### JOB ITEM
Render this sentence from the essay on America's two-party system into Spanish: "Even when there are other options on the ballot, most voters understand that minor parties have no real chance of winning even a single office."

### SUPPLIED TEXT
══════════

I posit that America is hurting by our two-party political system. For most of the country, there is not even a viable third-party candidate on a local or state level, let alone national. Nearly every single Western democracy has at the very least 3 major political parties, and most have many more. There is certainly an argument that can be made for having too many parties being problematic, but in America we are on the opposite extreme.
Why do we have two parties? The came into being because the structure of U.S. elections, with one seat tied to a geographic district, tends to lead to dominance by two major political parties. Even when there are other options on the ballot, most voters understand that minor parties have no real chance of winning even a single office. Hence, they vote for candidates of the two major parties in order to support a potential winner. Of the 535 members of the House and Senate, only a handful identify as something other than Republican or Democrat. Third parties have fared no better in presidential elections. No third-party candidate has ever won the presidency. Some historians or political scientists might consider Abraham Lincoln to have been such a candidate, but in 1860, the Republicans were a major party that had subsumed members of earlier parties, such as the Whig Party, and they were the only major party other than the Democratic Party.https://pressbooks.online.ucf.edu/pos2041lg/chapter/the-two-party-system/
For the past 225+ years, America has been locked into the rigid two-party political system. A multiparty system might benefit many Americans, especially the poor and disenfranchised like me. I’ve noticed virtually no politicians seem to truly care about the poor, even the working poor. We’re not even on their radar which is very sad and very frustrating and upsetting.

══════════

### SUPPLIED MATERIAL
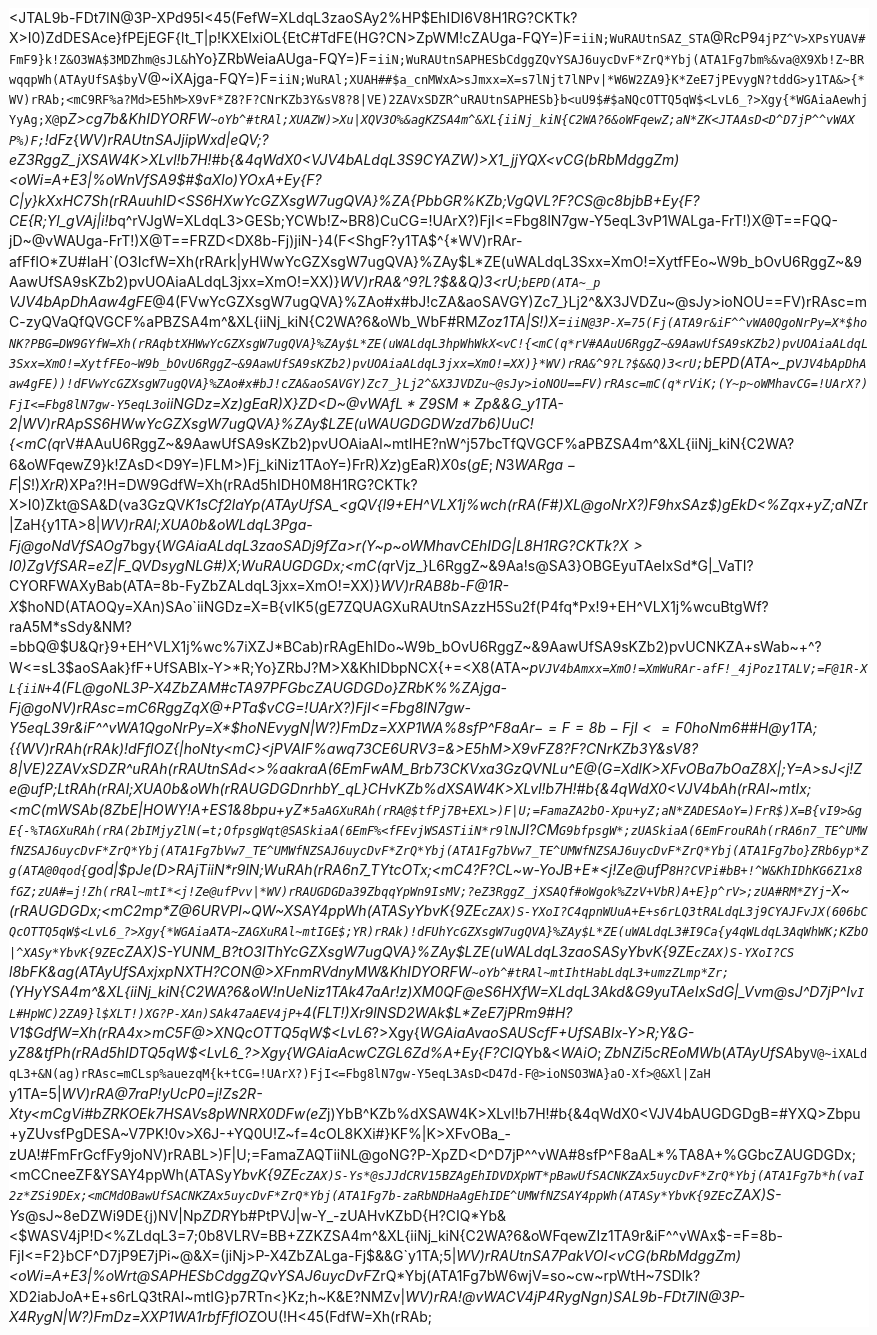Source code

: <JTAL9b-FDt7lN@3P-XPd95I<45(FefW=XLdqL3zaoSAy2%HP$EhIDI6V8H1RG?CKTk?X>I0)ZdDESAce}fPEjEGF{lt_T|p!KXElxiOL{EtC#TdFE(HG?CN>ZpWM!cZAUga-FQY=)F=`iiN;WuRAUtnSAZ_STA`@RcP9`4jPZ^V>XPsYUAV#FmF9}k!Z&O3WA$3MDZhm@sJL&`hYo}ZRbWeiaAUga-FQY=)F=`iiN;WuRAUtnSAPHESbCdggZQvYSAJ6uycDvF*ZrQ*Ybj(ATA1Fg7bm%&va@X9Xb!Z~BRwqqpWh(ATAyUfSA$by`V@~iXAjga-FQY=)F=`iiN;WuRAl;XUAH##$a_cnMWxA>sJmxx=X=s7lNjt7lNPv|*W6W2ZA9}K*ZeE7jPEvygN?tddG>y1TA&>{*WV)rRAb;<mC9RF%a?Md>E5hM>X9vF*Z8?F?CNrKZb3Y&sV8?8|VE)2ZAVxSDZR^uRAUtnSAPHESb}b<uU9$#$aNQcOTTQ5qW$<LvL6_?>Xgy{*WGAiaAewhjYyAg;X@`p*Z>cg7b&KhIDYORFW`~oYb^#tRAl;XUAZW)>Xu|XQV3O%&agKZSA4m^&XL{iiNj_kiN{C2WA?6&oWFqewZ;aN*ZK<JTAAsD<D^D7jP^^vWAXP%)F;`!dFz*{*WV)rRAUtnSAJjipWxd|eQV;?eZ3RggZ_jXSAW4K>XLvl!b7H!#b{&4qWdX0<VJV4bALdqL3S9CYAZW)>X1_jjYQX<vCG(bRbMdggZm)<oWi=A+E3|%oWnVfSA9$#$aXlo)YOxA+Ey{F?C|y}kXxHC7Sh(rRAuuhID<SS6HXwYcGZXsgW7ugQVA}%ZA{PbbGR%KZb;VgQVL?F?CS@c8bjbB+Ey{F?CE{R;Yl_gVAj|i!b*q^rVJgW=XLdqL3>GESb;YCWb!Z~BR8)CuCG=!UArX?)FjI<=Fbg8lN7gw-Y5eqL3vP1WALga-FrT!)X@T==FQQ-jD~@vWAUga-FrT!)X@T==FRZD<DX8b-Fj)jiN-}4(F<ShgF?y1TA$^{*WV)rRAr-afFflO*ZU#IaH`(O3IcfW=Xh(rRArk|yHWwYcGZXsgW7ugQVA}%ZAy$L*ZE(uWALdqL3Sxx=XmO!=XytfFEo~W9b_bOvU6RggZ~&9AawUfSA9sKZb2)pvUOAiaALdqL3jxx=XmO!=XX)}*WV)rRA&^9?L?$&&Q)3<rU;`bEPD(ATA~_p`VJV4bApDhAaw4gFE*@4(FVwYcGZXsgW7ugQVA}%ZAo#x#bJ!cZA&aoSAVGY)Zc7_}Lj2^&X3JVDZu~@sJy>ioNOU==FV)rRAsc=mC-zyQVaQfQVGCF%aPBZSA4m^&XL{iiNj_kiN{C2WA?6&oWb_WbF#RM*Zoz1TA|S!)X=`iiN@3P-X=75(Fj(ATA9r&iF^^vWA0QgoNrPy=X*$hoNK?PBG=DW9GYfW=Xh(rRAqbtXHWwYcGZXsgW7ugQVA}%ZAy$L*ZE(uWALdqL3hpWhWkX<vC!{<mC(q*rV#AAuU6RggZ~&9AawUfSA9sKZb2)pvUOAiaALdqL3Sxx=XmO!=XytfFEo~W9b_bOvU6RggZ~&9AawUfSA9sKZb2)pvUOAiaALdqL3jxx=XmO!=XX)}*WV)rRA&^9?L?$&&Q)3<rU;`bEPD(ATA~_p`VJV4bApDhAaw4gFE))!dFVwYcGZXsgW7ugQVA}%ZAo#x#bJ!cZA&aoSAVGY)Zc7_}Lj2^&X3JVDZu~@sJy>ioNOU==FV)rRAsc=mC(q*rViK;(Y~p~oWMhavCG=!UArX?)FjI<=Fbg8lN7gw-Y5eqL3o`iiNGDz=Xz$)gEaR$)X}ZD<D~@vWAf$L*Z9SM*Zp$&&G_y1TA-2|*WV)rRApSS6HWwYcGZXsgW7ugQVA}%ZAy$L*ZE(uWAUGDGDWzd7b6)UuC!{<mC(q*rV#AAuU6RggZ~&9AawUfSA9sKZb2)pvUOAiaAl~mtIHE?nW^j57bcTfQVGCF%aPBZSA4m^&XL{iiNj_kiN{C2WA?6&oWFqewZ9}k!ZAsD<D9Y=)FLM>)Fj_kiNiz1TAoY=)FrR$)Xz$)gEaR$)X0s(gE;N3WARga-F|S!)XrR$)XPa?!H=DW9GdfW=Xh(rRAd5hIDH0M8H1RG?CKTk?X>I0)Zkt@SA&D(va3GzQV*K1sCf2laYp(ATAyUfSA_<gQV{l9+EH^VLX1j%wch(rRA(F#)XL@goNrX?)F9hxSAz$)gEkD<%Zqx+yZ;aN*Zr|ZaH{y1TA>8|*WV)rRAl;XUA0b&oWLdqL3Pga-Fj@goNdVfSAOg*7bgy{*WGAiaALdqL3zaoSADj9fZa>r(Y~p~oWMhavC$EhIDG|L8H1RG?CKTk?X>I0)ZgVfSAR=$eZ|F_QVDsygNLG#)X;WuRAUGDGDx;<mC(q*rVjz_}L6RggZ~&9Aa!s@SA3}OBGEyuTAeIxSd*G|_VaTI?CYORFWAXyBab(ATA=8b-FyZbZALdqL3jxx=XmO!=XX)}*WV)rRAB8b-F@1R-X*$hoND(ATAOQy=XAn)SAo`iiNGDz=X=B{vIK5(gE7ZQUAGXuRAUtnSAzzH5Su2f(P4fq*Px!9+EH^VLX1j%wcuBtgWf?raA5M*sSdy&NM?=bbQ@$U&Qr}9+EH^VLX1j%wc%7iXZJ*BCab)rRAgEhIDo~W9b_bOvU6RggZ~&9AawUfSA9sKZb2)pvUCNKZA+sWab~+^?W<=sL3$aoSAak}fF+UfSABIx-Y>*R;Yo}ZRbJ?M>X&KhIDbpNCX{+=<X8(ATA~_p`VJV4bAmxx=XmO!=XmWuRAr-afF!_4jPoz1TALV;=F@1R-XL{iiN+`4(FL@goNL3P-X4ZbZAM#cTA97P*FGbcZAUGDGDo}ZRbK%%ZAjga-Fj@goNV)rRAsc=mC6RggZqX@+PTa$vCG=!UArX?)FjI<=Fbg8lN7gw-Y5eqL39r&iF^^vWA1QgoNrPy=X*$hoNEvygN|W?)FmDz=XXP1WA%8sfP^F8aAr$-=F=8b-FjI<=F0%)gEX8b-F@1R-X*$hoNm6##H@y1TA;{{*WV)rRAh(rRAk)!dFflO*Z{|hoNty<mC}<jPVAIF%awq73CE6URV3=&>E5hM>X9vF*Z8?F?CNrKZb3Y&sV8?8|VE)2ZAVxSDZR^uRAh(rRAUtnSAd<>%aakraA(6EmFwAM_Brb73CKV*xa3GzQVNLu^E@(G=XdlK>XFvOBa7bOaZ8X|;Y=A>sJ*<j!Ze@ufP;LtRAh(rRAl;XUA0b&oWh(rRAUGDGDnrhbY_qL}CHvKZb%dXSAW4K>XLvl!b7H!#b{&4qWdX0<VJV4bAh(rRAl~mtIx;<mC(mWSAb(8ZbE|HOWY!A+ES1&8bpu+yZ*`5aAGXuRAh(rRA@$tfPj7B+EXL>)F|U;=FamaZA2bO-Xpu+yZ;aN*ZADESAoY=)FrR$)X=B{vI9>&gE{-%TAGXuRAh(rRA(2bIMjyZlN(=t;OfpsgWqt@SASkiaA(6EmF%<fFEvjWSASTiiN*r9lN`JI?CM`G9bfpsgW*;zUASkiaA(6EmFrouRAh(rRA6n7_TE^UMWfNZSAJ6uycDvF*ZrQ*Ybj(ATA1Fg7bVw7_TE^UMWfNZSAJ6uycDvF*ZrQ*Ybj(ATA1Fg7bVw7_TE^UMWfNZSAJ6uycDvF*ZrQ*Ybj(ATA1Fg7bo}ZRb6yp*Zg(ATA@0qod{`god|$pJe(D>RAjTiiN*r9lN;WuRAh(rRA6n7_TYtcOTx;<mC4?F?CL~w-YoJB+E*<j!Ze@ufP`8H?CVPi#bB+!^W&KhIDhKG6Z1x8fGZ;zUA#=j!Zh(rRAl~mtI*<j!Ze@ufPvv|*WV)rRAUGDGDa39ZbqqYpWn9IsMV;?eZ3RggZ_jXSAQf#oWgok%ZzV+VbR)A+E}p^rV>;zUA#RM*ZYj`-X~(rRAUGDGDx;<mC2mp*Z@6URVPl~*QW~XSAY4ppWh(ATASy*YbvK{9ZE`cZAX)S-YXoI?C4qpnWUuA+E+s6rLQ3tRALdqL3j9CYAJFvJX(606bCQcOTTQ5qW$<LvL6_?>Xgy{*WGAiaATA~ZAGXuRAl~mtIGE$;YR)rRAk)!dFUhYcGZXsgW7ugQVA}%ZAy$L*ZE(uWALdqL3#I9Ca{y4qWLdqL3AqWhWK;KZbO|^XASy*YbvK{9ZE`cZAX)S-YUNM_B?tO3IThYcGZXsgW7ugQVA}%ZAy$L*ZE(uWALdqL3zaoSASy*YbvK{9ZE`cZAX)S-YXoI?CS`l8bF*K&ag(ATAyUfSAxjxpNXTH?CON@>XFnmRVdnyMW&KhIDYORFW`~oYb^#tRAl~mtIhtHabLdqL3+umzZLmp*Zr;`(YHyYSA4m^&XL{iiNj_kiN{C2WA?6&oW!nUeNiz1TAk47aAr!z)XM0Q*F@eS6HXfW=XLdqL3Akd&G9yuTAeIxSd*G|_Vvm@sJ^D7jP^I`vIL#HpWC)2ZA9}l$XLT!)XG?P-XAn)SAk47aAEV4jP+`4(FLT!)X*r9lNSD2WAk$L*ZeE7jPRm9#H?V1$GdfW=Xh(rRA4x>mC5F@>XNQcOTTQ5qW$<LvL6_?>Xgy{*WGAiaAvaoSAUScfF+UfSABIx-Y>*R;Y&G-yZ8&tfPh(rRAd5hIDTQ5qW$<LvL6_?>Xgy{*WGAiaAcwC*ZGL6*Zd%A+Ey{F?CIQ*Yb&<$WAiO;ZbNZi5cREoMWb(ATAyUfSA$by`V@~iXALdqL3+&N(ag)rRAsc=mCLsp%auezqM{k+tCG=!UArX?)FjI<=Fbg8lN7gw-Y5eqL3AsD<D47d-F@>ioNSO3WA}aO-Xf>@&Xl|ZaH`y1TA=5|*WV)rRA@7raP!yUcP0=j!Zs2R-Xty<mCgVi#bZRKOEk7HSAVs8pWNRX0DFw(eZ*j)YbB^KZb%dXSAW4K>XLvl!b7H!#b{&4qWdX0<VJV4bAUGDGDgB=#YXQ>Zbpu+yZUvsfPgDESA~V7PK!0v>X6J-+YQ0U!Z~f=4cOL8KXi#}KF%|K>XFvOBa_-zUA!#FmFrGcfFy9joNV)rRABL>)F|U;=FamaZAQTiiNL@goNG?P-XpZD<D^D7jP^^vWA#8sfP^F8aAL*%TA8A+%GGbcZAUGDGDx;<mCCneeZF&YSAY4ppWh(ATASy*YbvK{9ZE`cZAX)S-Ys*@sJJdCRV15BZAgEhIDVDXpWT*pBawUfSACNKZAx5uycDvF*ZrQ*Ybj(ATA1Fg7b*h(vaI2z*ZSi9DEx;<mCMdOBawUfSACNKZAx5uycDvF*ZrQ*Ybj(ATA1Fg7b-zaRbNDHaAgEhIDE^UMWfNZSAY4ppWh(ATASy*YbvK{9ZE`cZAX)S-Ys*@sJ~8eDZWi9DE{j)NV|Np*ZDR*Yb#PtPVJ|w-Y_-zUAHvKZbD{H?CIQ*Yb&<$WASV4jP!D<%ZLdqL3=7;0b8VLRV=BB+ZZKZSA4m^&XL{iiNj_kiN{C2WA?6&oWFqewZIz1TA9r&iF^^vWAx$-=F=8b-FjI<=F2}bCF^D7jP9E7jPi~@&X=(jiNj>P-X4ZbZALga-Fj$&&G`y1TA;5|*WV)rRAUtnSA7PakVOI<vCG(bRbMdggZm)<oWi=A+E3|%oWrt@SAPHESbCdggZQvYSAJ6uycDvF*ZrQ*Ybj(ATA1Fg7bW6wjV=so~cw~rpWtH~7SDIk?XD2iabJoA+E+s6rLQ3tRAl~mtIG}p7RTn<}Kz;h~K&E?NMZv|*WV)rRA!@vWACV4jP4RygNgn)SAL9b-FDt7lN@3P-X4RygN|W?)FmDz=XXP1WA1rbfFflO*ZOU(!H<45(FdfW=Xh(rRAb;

══════════

### EXERCISE RESPONSE
Incluso cuando hay otras opciones en la papeleta, la mayoría de los votantes entiende que los partidos minoritarios no tienen ninguna posibilidad real de ganar ni siquiera un solo cargo.